Natalie I. U. Vokes, MD, discusses investigative biomarkers of response to checkpoint inhibitors in the field of oncology.
Natalie I. U. Vokes, MD, a medical oncologist fellow at Dana-Farber Cancer Institute, discusses investigative biomarkers of response to checkpoint inhibitors in the field of oncology.
Tumor mutational burden is the most well-developed biomarker in the field of oncology, says Vokes. Many of the early studies that used whole exome sequencing and looked for genomic correlates noted that TMB in patients who responded to treatment is often higher than in those who do not respond.
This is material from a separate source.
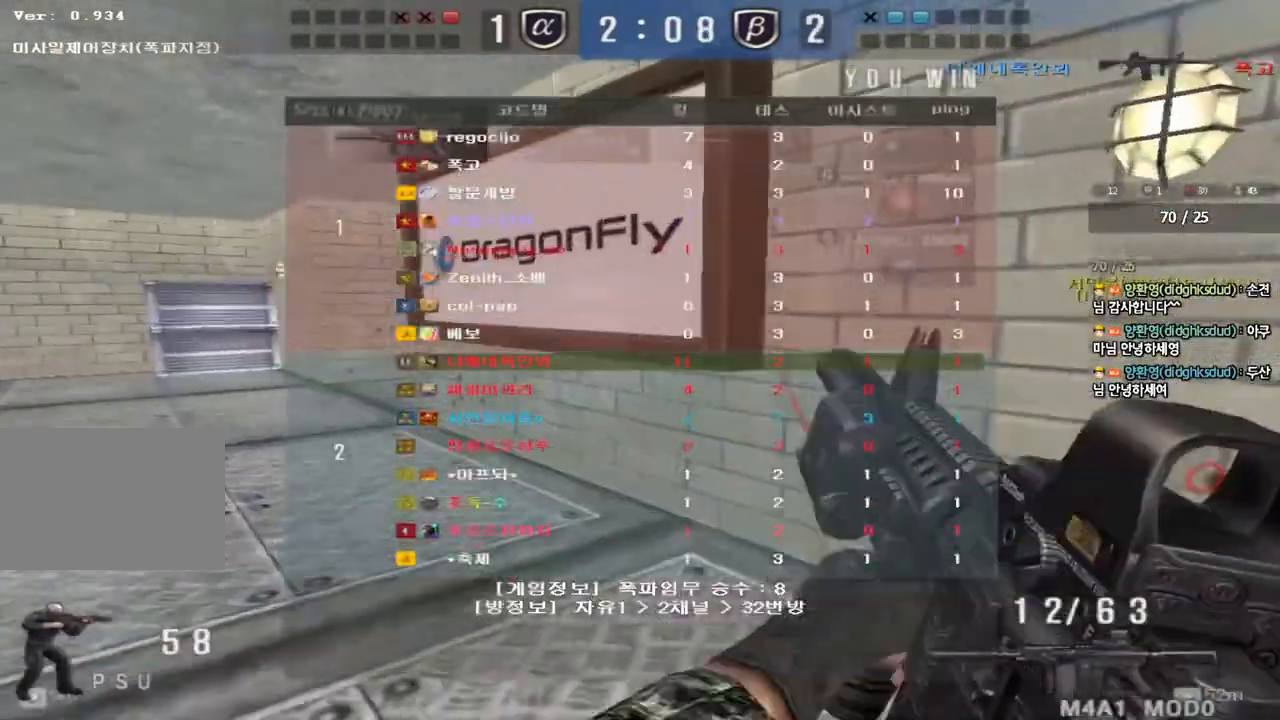
{"keys": ["a", "w"], "events": [[67, "r", "down"], [150, "r", "up"]]}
This was initially demonstrated in studies that used whole exome sequencing in melanoma and has since been confirmed via a number of different sequencing techniques in an array of disease contexts. There has been a lot of interest in further developing TMB as a biomarker.
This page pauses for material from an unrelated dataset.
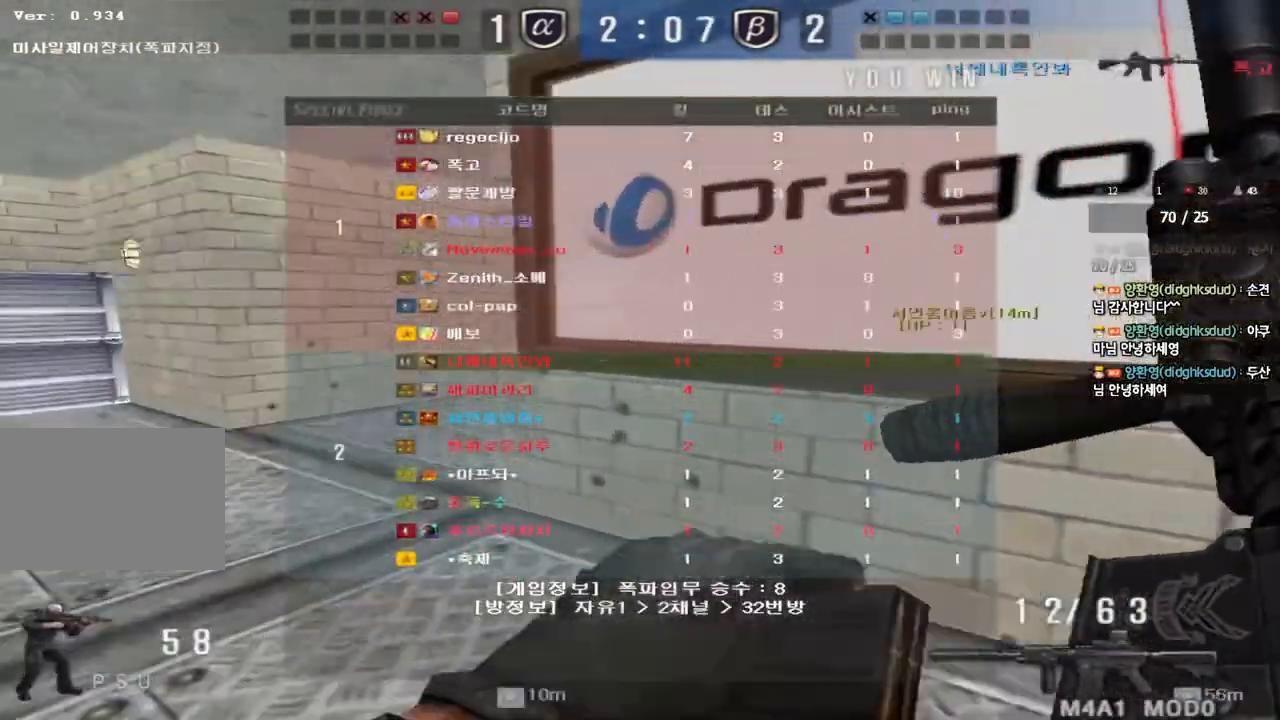
{"keys": ["a", "w"], "events": []}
Other biomarkers are not as well developed, adds Vokes. For example, in lung cancer, 1 biomarker that comes up quite a bit are STK11 mutations; this is generally a poor prognostic marker across different treatment settings, Vokes adds. There is also some work showing the presence or absence of other comutations, such as TP53 or KRAS informs how detrimental the STK11 mutation is. There is a lot that the field still has to learn in that regard, says Vokes.
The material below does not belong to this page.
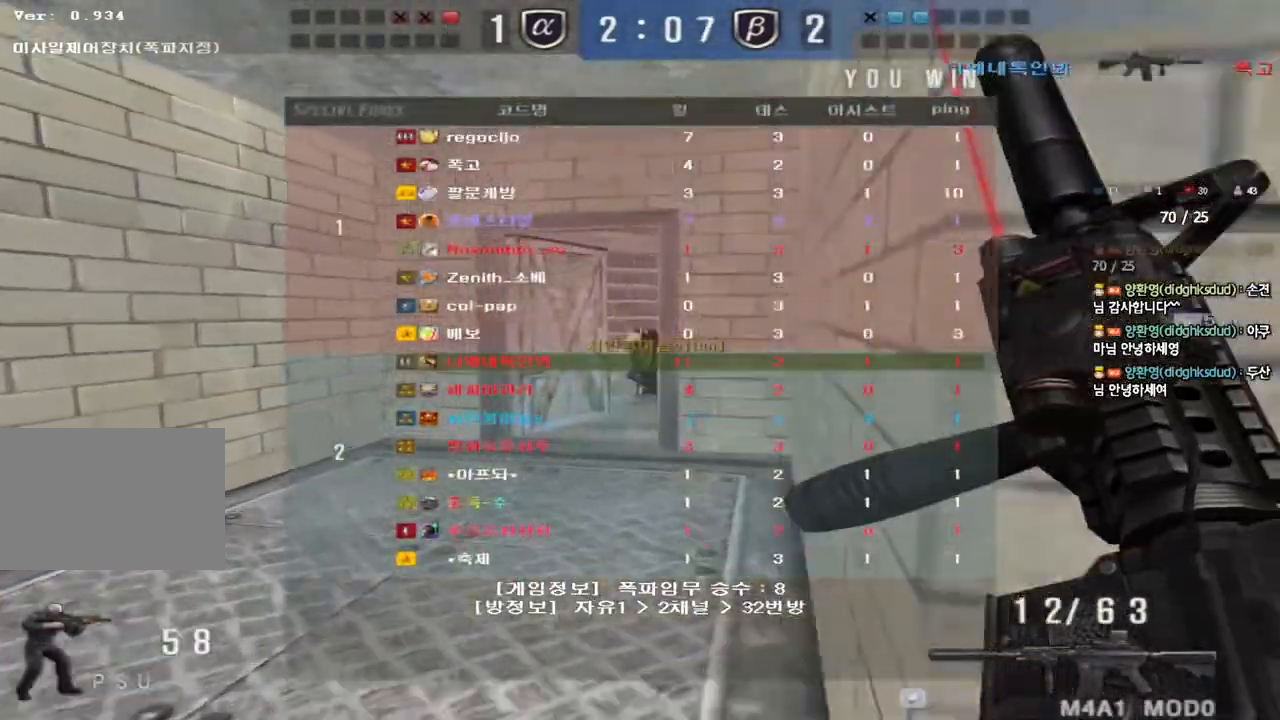
{"keys": ["a", "w"], "events": []}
In lung cancer, the use of driver mutations as biomarkers, such as EGFR, ALK, or ROS1, are taken for granted, she adds. Those patients tend to not respond as well to treatment, but 1 should be cautious that this is not extended to all driver alterations in non–small cell lung cancer. This is because mutations such as BRAF and MET might be biologically different. The field is still learning about these other biomarkers and stronger understanding is anticipated over the next couple of years, concludes Vokes.